Apa yang dilakukan beliau bisa menjadi contoh yang baik dalam mengulas makanan dan juga restorannya. Pak Bondan selalu menggunakan bahasa sopan dalam menilai sebuah makanan. Bahkan untuk menandakan makanan tersebut agak ‘kurang’ di lidahnya, beliau tetap menggunakan kalimat yang tepat.

Alih-alih mengatakan, “Makanan ini nggak enak.” bisa dengan menggunakan kalimat, “Menurut saya sop ini kurang gurih.” Atau bisa juga dengan kalimat, “Ayam ini tidak terlalu empuk dan agak sedikit asin, tetapi yang menjadi juara di menu ini adalah sambalnya.”

Ulasan seperti ini adalah cara menyampaikan sesuatu yang kurang dari menu tersebut, sekaligus menunjukkan kelebihannya. Kalaupun tidak enak menurut food vlogger, bisa lebih didetailkan tidak enaknya itu dalam bentuk apa? Apakah kurang asin, terlalu manis, kurang rempah, over cooked, atau terlalu lembek.

Dengan demikian, ulasan yang disampaikan tidak dianggap sebagai bentuk pencemaran nama baik.
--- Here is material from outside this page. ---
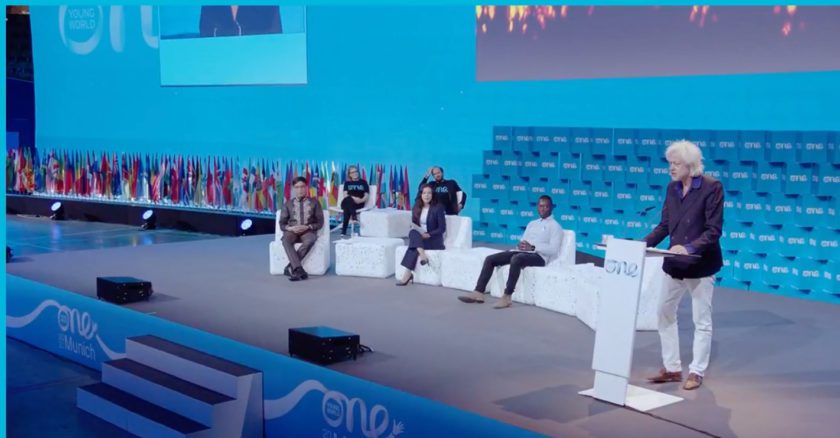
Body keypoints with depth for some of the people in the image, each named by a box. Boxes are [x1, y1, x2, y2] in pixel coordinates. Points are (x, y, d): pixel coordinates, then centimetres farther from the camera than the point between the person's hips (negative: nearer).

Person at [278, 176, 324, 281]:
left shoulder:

5. Pertimbangkan Menyampaikan Kritik Secara Langsung

Semua konsumen berhak untuk menyampaikan kritik dalam bentuk apa pun dan dilindungi dengan UU Konsumen. Dalam UU Perlindungan Konsumen menjelaskan bahwa hak konsumen adalah untuk didengar pendapat dan keluhannya.

Namun, alangkah baiknya, apabila menyampaikan kritik langsung kepada pemilik usaha atau manajer. Tentunya ini akan disambut dengan baik. Pilihan ini merupakan win win solution bagi kedua belah pihak. Dengan demikian, dari pihak restoran bisa berbenah untuk mengatasi kekurangan.

Baca juga: Nasi Bakar sebagai Makanan Jalanan yang Populer: Warung dan Penjual Terkenal

Ketika masuk ke ranah etika, ini berkaitan dengan hal yang dianggap baik dan benar. Namun, kembali lagi, baik dan benar ini bersifat cukup subjektif bagi tiap orang. Oleh karena itu, bagi seorang food vlogger, etika dalam memberikan ulasan tergantung pada diri mereka dalam menggunakan kebijaksanaan.

Selalu ingat, bahwa food vlogger mesti memiliki keseimbangan dalam memberikan review yang jujur dan mempertimbangkan seperti apa dampak dari ulasannya terhadap bisnis tersebut.